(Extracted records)
-.-.-
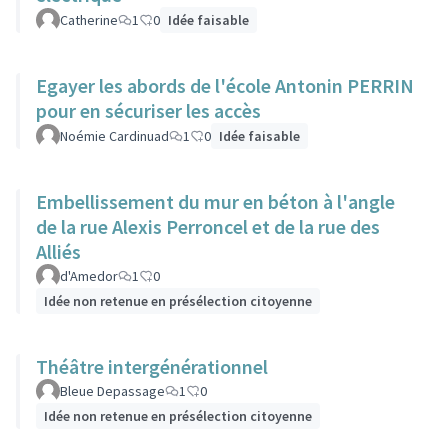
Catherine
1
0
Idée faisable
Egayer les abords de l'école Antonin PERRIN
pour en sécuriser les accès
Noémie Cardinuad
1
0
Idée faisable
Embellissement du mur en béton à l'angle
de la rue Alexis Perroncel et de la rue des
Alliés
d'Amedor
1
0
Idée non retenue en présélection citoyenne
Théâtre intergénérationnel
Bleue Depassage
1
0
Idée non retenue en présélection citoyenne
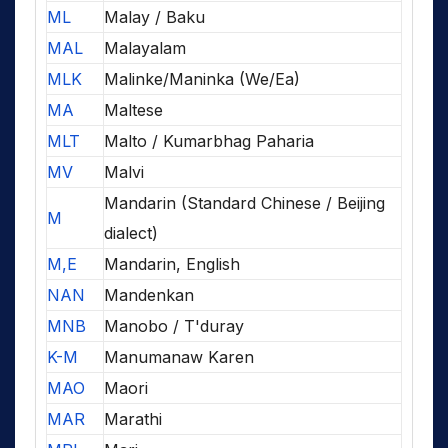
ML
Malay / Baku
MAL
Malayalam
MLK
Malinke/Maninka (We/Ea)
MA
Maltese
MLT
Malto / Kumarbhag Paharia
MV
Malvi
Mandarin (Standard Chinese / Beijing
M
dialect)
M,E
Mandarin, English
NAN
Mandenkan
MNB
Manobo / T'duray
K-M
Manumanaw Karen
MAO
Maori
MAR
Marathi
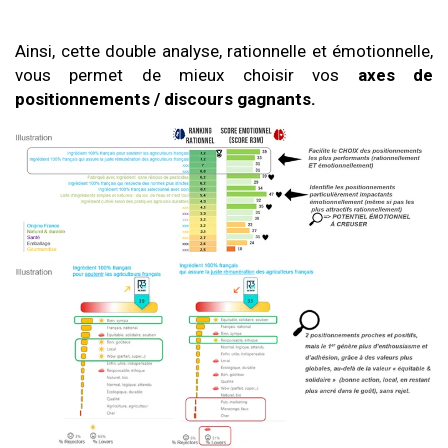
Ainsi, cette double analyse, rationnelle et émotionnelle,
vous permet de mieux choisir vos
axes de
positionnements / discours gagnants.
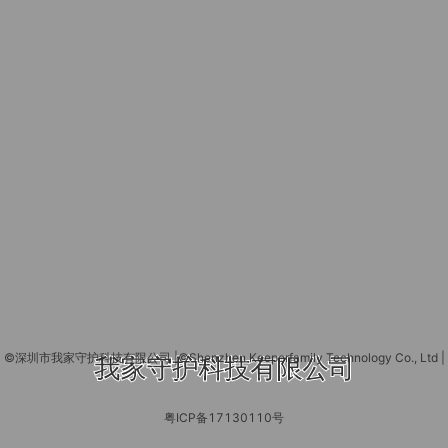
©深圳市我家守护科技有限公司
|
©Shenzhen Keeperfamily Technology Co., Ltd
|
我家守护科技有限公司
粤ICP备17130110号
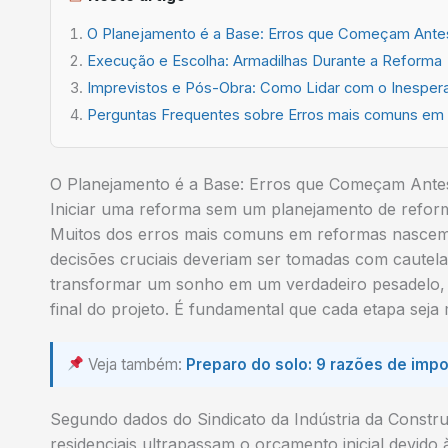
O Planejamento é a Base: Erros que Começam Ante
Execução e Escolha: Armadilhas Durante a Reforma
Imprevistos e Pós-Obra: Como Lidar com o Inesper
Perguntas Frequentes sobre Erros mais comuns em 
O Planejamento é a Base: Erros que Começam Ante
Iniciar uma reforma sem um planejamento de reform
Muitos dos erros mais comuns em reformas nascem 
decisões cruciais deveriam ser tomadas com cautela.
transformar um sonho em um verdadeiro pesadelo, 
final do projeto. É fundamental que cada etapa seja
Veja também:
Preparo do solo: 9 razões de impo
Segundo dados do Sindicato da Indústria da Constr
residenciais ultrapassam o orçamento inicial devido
-.-.-
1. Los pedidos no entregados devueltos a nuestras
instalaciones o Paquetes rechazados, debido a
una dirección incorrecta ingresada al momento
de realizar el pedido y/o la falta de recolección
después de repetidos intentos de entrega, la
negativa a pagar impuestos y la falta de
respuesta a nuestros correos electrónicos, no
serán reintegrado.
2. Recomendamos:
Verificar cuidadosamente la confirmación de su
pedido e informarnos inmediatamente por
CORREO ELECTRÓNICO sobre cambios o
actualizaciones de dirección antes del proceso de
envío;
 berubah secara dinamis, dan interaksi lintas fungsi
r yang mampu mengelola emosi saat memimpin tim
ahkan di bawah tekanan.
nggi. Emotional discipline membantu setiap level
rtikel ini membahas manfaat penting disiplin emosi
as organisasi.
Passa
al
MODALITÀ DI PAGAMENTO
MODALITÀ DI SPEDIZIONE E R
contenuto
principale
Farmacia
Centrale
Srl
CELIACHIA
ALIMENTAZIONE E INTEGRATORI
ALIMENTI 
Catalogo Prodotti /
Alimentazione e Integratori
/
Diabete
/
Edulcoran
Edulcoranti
-.-.-
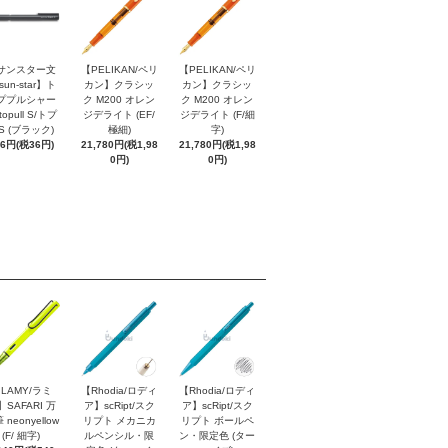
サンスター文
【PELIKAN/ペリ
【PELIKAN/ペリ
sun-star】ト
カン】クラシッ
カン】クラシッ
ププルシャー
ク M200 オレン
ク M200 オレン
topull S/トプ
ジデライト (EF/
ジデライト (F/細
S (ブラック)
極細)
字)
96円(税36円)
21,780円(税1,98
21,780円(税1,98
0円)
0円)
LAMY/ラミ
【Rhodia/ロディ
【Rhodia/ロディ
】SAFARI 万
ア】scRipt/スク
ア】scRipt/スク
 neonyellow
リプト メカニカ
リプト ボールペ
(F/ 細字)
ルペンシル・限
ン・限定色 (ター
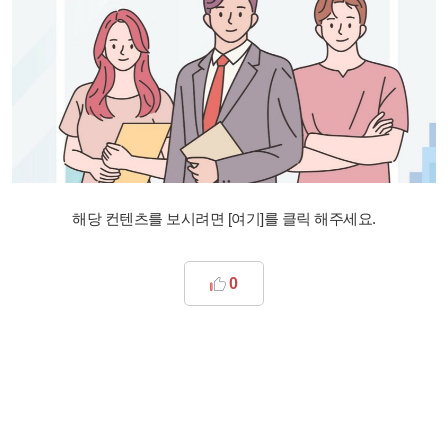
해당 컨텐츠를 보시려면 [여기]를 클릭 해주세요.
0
-.-.-
## Job item
In the records above, how many lines contain the word "comuns"? State only the number.

## The completed task
2